PROVIDED RECORDS
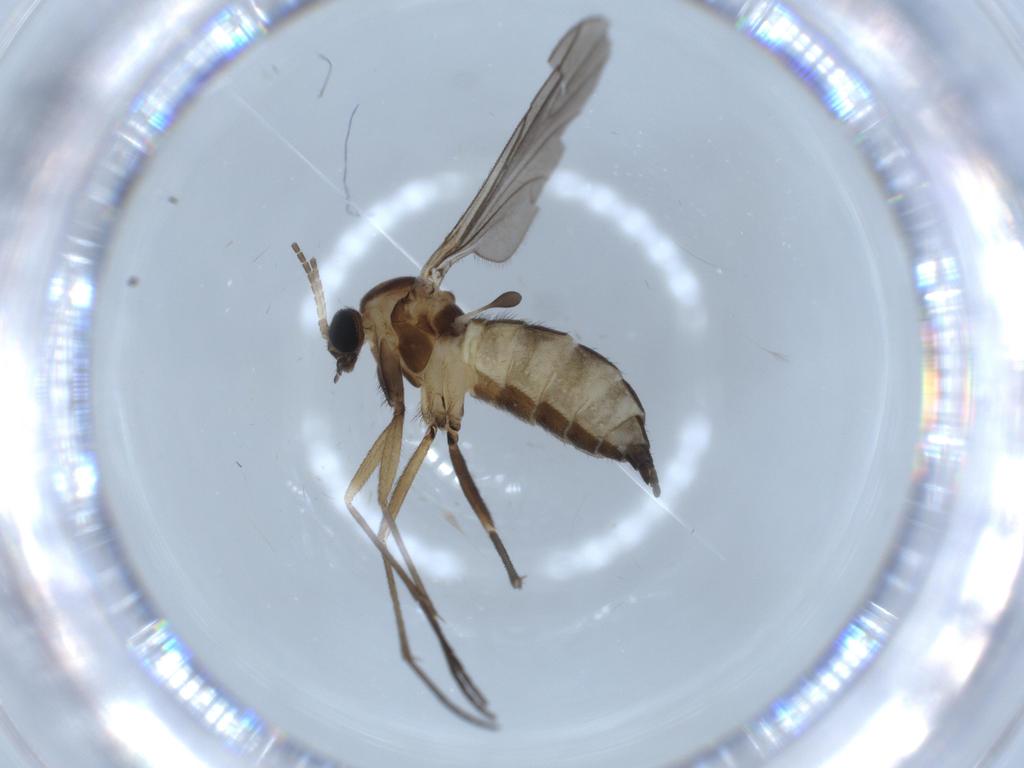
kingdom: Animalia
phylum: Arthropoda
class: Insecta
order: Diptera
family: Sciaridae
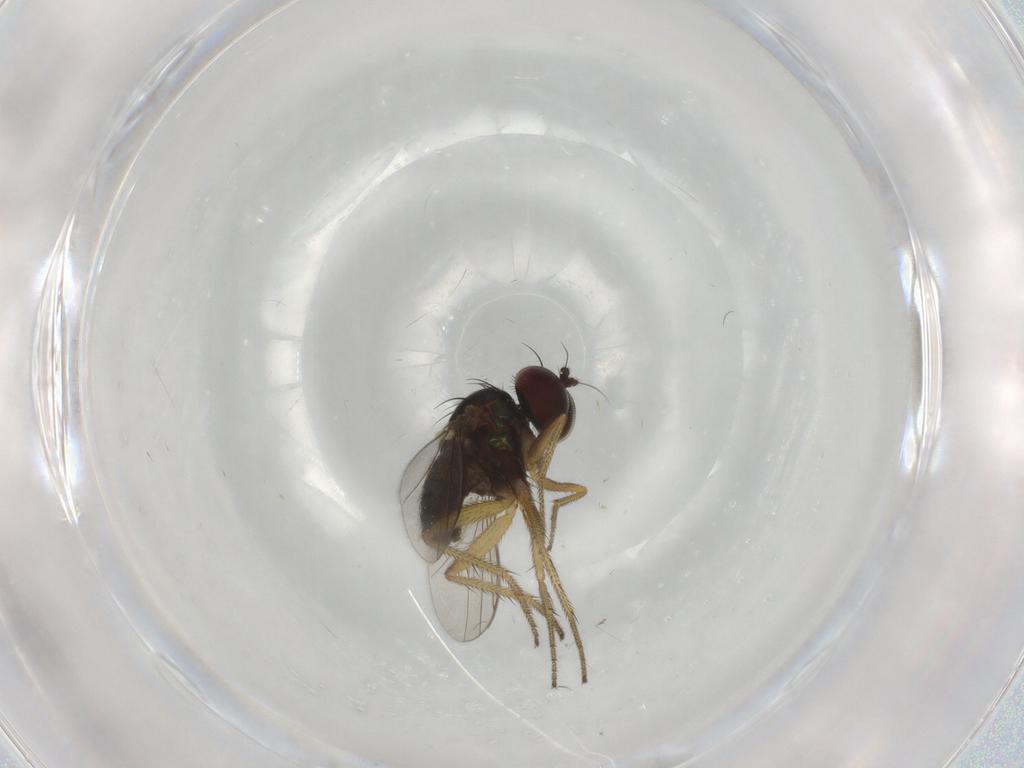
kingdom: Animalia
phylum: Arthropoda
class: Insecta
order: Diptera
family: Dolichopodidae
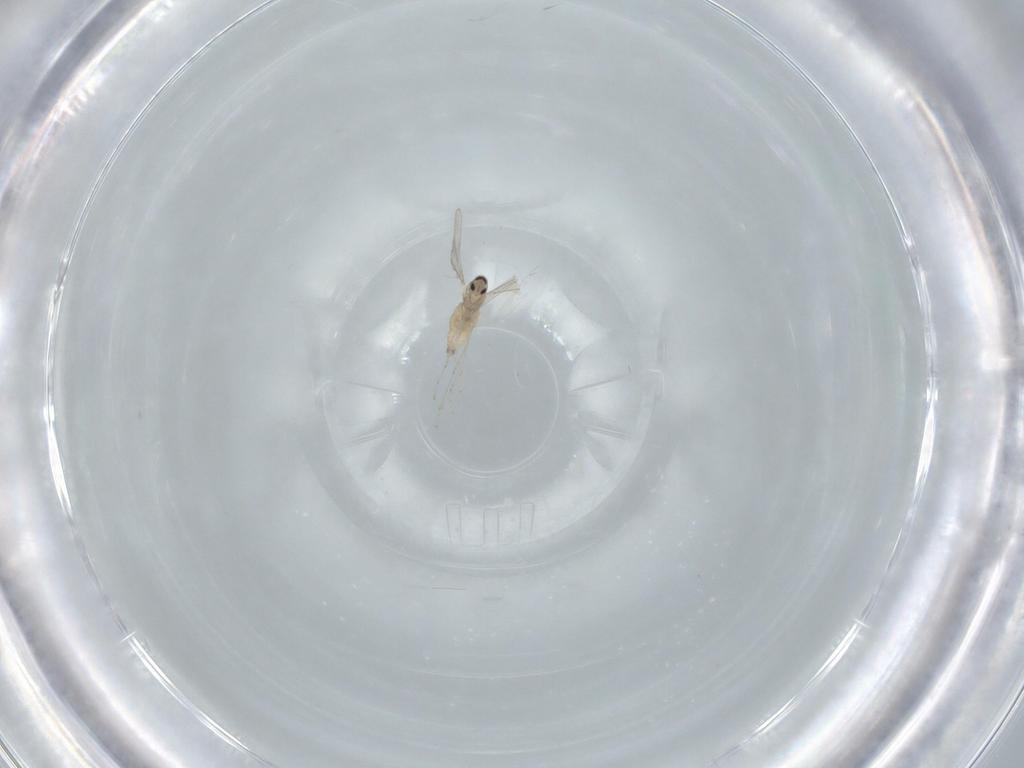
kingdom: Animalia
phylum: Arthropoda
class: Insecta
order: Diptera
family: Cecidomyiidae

WHAT YOU WILL DO
Format every text line from all three items above as a JSON list of strings, with one string per line and no blank lines. Leave the pictures out.

ANSWER TO THIS TASK
[
  "kingdom: Animalia",
  "phylum: Arthropoda",
  "class: Insecta",
  "order: Diptera",
  "family: Sciaridae",
  "kingdom: Animalia",
  "phylum: Arthropoda",
  "class: Insecta",
  "order: Diptera",
  "family: Dolichopodidae",
  "kingdom: Animalia",
  "phylum: Arthropoda",
  "class: Insecta",
  "order: Diptera",
  "family: Cecidomyiidae"
]